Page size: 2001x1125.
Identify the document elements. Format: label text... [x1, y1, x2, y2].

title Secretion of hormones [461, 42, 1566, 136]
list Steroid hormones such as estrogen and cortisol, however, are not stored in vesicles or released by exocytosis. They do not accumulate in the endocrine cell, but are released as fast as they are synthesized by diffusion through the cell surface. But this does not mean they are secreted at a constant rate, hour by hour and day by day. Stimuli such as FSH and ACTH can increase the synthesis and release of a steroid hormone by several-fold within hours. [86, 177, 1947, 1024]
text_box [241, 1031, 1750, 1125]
******************************
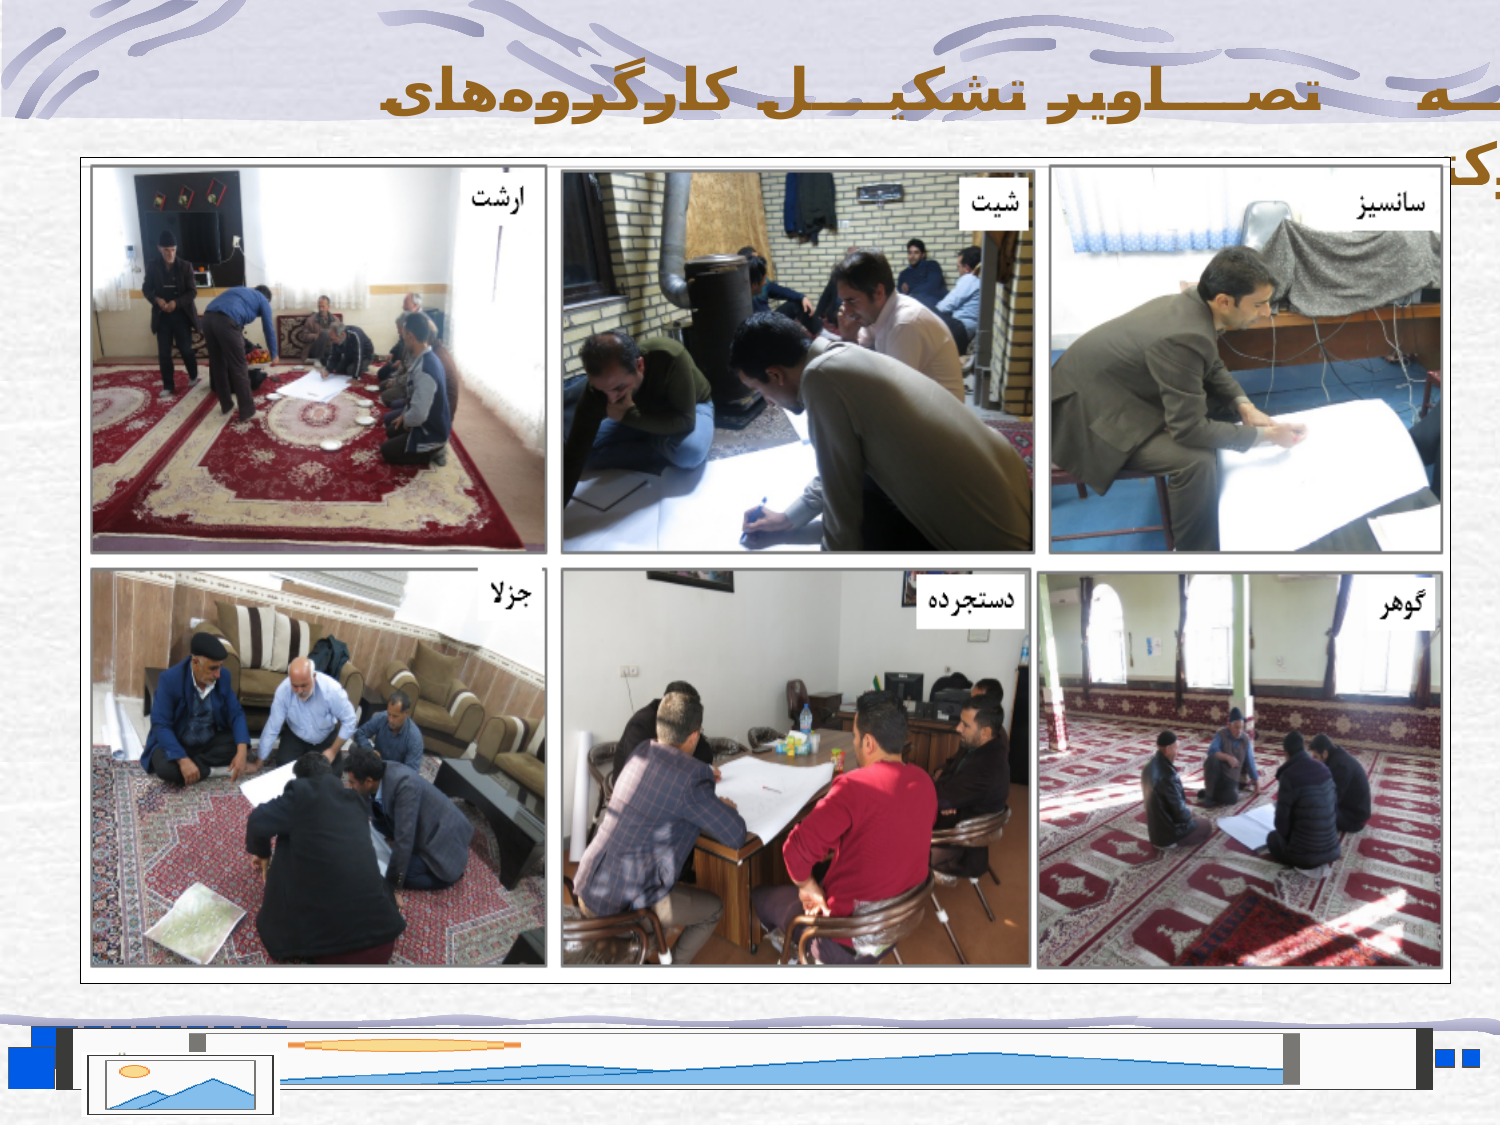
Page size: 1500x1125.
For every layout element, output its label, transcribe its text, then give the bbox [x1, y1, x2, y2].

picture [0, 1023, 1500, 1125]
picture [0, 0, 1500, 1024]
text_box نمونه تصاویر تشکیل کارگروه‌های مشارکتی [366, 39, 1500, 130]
******************************
_Task_
Would you please repeat exactly the lines above, starting at the line with "Page size: 2001x1125." and stopping at the line with "text_box [241, 1031, 1750, 1125]", both included?

_Expected output_
Page size: 2001x1125.
Identify the document elements. Format: label text... [x1, y1, x2, y2].

title Secretion of hormones [461, 42, 1566, 136]
list Steroid hormones such as estrogen and cortisol, however, are not stored in vesicles or released by exocytosis. They do not accumulate in the endocrine cell, but are released as fast as they are synthesized by diffusion through the cell surface. But this does not mean they are secreted at a constant rate, hour by hour and day by day. Stimuli such as FSH and ACTH can increase the synthesis and release of a steroid hormone by several-fold within hours. [86, 177, 1947, 1024]
text_box [241, 1031, 1750, 1125]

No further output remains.